--- START ---

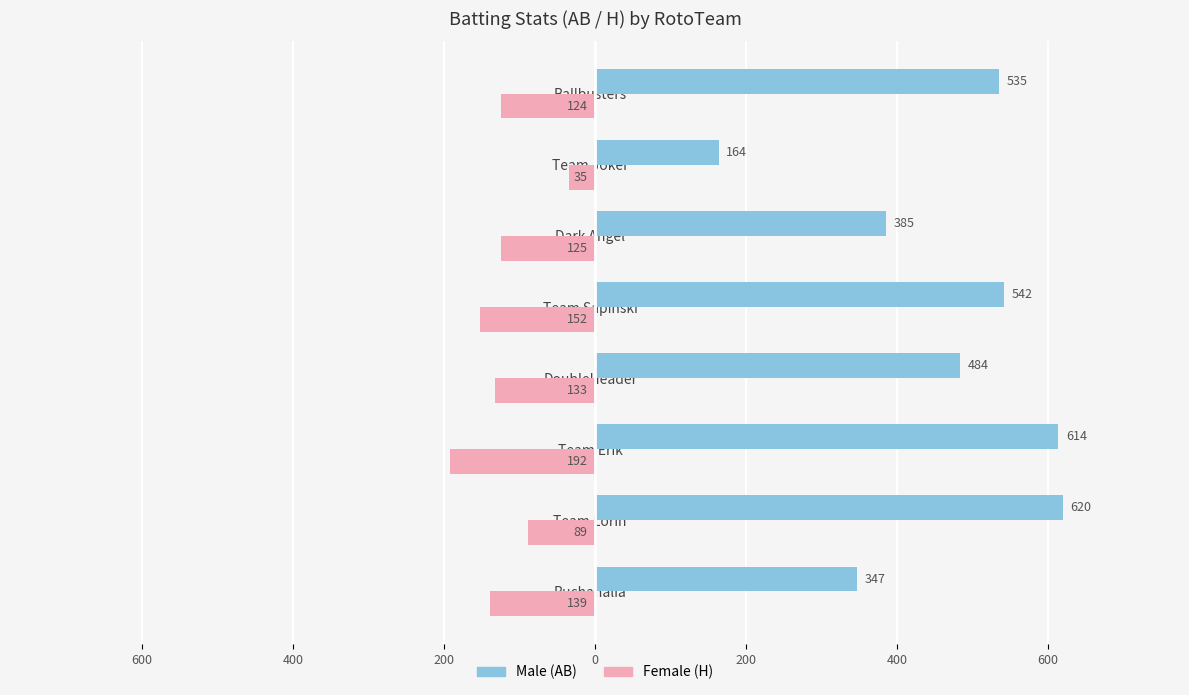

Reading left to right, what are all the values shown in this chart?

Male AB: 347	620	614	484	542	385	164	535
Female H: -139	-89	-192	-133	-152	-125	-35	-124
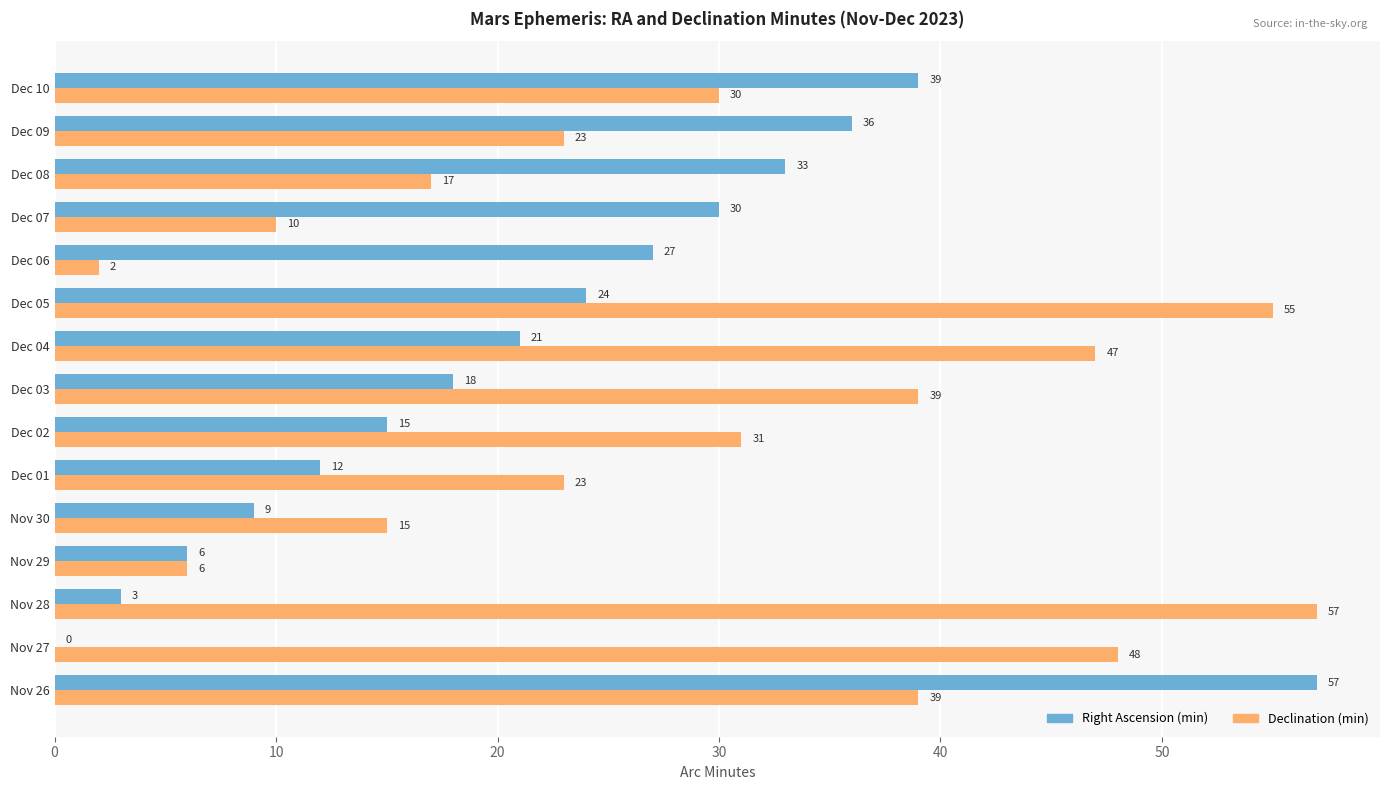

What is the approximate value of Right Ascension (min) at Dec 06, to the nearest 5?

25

--- END ---

• Job:
List every line of the material above that contains the word "this", copying each line in full.

• Result of the task:
Reading left to right, what are all the values shown in this chart?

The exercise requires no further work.